◆ Page extract
»»

This locks in axis 3 (voice variation) and contributes to axis 2 (visual variation).

Step 5: Diversify the visual library

Capture footage across at least 4 distinct visual contexts per shoot day:

  • On-site / field (job sites, customer locations)
  • Studio / clean background
  • B-roll / product close-ups
  • Outdoor / location B-roll

Rotate across the batch so no two ads share the same primary visual context unless they're testing one variable.

Step 6: Compliance check at the variation step

Diversity engineered too aggressively can produce ads that violate brand voice or compliance guardrails. The check has to happen at the variation step, not the distribution step. We cover this in detail in our batch video ads guide — the compliance pipeline runs in parallel with the variation pipeline and flags anything off-brand before it reaches the queue.


A Worked Example: $25K/Month HVAC Account

A diversity-engineered batch for a $25K/month HVAC contractor with a 1.2M-person service area:

  • Angles (axis 5): 35 distinct buyer/pain combinations across 8 categories (age-of-system, seasonal urgency, bill-pain, trust, IAQ, emergency, new homeowner, landlord).
  • Hooks (axis 1): mixed across question, pattern-interrupt, direct-statement, story, listicle, pain-callout, social proof, contrarian.
  • Visuals (axis 2): footage captured across 4 contexts (in-home service call, technician on rooftop, shop, customer in their living room). Aspect ratios: 50% 9:16, 25% 4:5, 15% 1:1, 10% 16:9.
  • Voice (axis 3): 40% founder, 25% technicians, 20% customer testimonials, 10% AI voiceover, 5% music-bed.
  • Format (axis 4): per the format matrix above.

Observable results after 30 days: learning phase exits in 6–8 days (vs 14–18 day benchmark for a low-diversity account at this spend); top 3 ads consume 38% of impressions; CPM trajectory flat across the window; frequency stable at 2.1–2.4; CPL lands 35–45% below the account's pre-engineering baseline. Not exotic — just engineered against the axes on purpose.


Why High CTR Alone Doesn't Save You

The most common confusion: "My CTR is great. Why isn't this scaling?" High CTR on a low-diversity pool generates strong exploitation signal but weak exploration signal. Andromeda delivers more impressions to your top ad but can't expand the audience because the rest of the pool isn't differentiated enough to credibly serve other pockets. You hit a ceiling determined by your top ad's saturated native audience, and CTR holds while CPL rises (frequency rises, incremental impressions reach colder buyers).

««

◆ Record extracts
»»

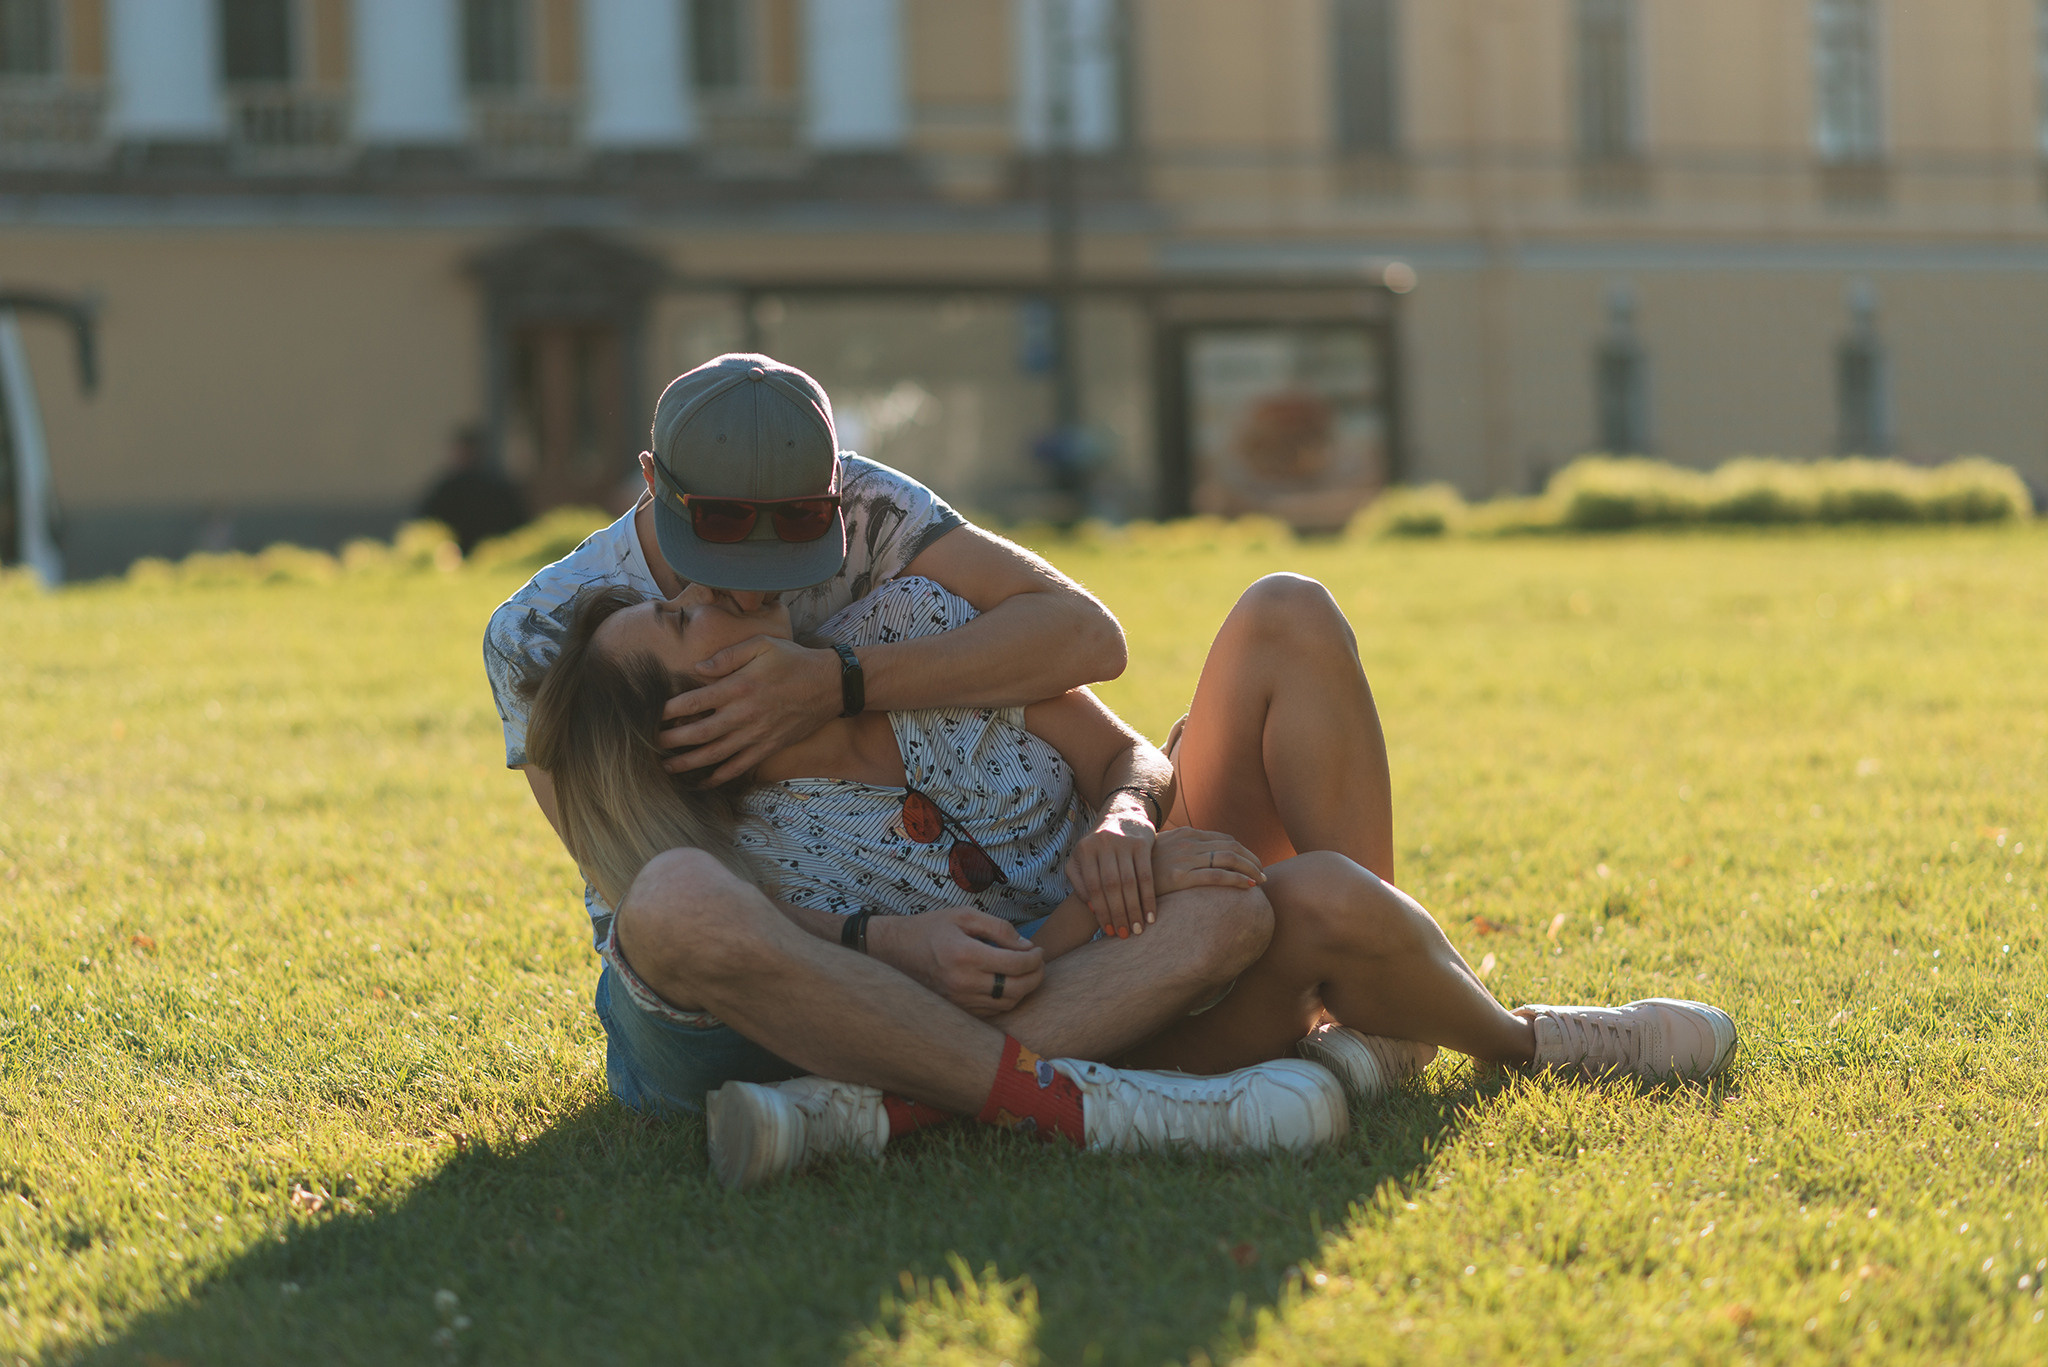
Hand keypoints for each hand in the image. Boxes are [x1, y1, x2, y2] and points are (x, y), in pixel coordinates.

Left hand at [658, 637, 840, 784]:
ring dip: (688, 763)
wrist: (831, 684)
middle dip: (671, 741)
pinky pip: (739, 767)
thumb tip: (698, 669)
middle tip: (650, 745)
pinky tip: (703, 782)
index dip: (669, 710)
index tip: (652, 715)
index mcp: (739, 686)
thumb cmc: (794, 660)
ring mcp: (757, 734)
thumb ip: (727, 656)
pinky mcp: (769, 747)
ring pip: (715, 755)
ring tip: (667, 768)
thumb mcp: (762, 645)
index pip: (695, 701)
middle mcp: (745, 714)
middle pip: (699, 733)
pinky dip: (719, 777)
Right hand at [867, 908, 1046, 1016]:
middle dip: (1036, 976)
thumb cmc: (931, 928)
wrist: (895, 951)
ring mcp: (959, 1000)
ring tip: (1026, 972)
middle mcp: (963, 982)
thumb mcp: (964, 915)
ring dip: (1024, 989)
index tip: (1039, 950)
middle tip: (1039, 963)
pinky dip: (1007, 999)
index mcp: (965, 955)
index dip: (1035, 958)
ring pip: (1007, 1003)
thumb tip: (1026, 946)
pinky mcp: (957, 1009)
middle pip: (1016, 989)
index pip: (1015, 964)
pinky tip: (1008, 984)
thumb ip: (999, 928)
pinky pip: (992, 1011)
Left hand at [1064, 803, 1156, 938]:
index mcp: (1085, 850)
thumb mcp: (1082, 858)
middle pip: (1111, 886)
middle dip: (1118, 913)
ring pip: (1129, 883)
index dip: (1100, 911)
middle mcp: (1103, 845)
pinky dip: (1149, 898)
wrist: (1123, 815)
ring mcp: (1123, 843)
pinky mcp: (1142, 844)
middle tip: (1124, 935)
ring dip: (1134, 910)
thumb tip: (1092, 908)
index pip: (1092, 886)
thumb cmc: (1100, 846)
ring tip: (1137, 930)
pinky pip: (1146, 875)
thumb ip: (1080, 882)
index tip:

««

◆ Instructions to follow
In the page extract on ad creative diversity, how long did the HVAC worked example take to exit the learning phase?

◆ Response below
6–8 days